• **RECORDS PROVIDED**:
::::::::::

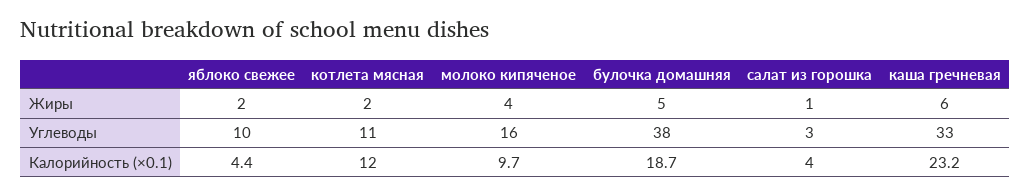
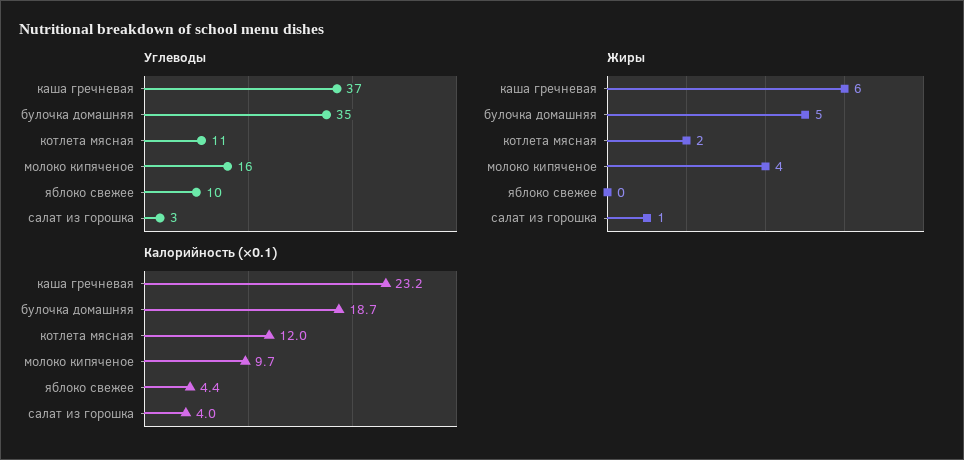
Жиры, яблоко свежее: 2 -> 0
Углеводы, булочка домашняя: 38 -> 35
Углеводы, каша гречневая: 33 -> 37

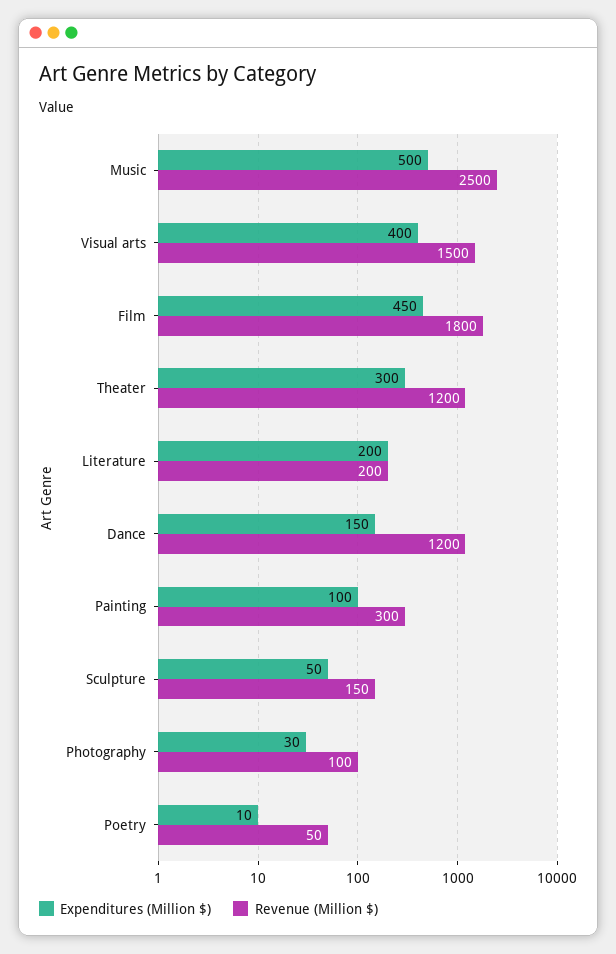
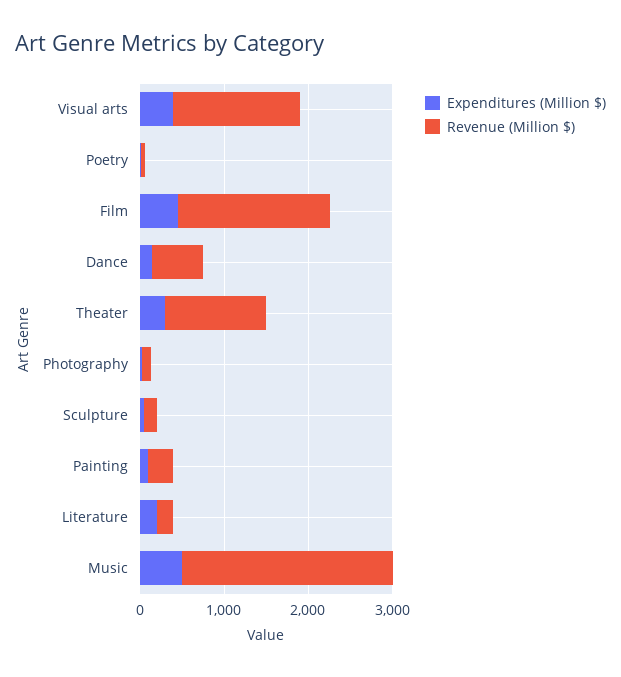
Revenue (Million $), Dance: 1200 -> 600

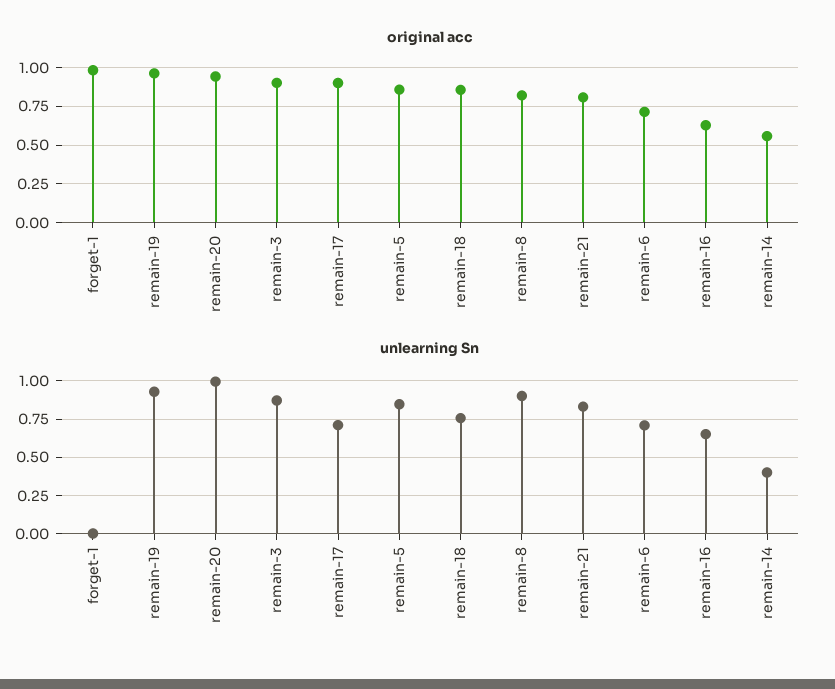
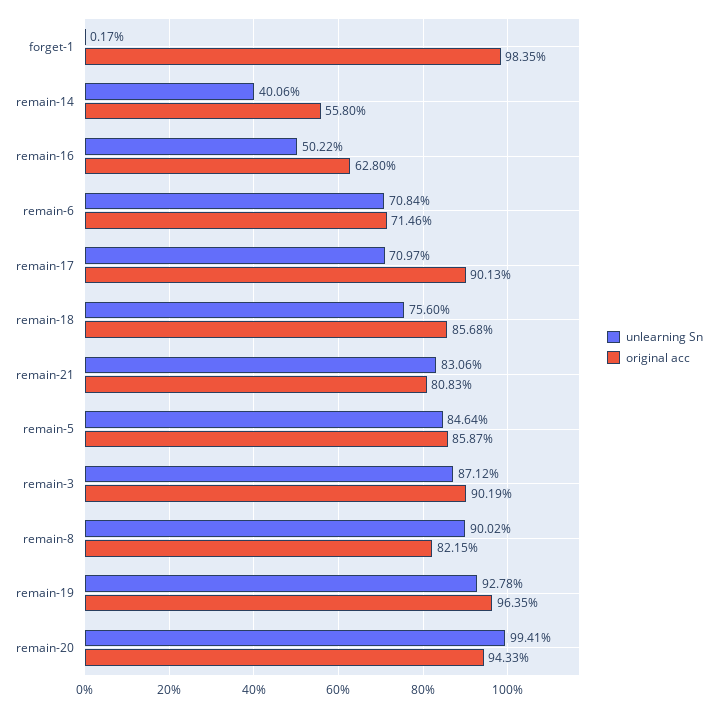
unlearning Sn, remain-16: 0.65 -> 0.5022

::::::::::

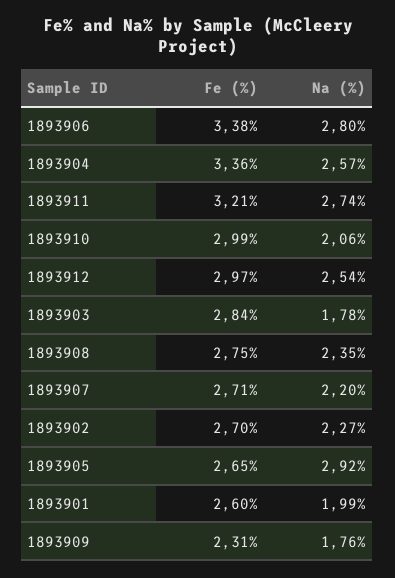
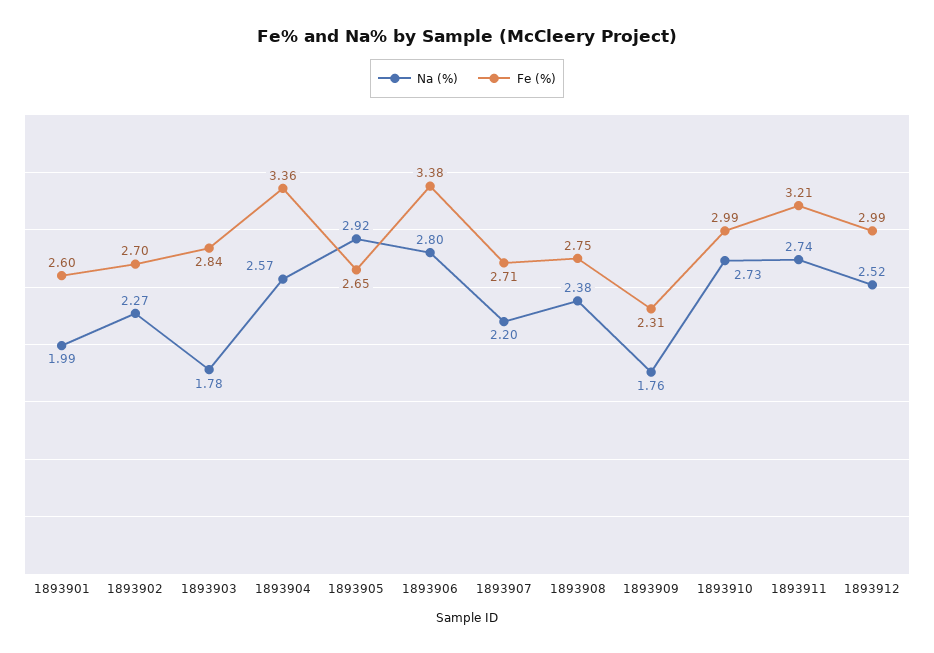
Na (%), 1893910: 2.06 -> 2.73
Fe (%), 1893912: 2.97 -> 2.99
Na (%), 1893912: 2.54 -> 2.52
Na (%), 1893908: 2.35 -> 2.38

::::::::::

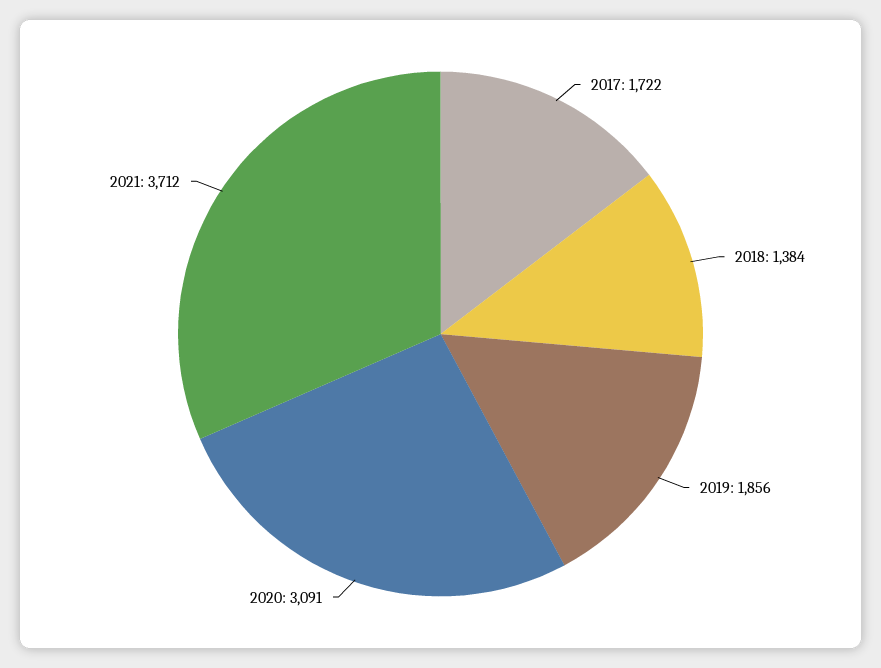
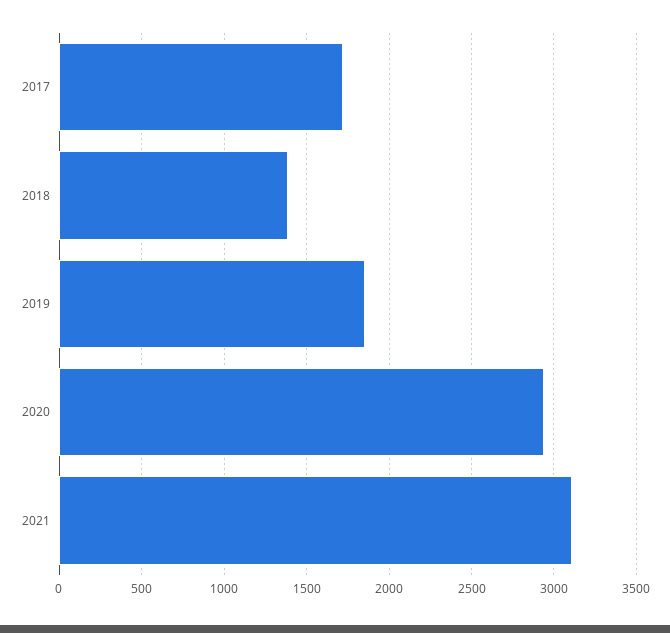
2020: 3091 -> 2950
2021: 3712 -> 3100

::::::::::

• **PROBLEM TO WORK ON**:
Your response should be the lines of the entries above that include the string "Углеводы".

• **RESULT FOR THIS TASK**:
Углеводы, булочка домашняя: 38 -> 35
Углеводы, каша гречневая: 33 -> 37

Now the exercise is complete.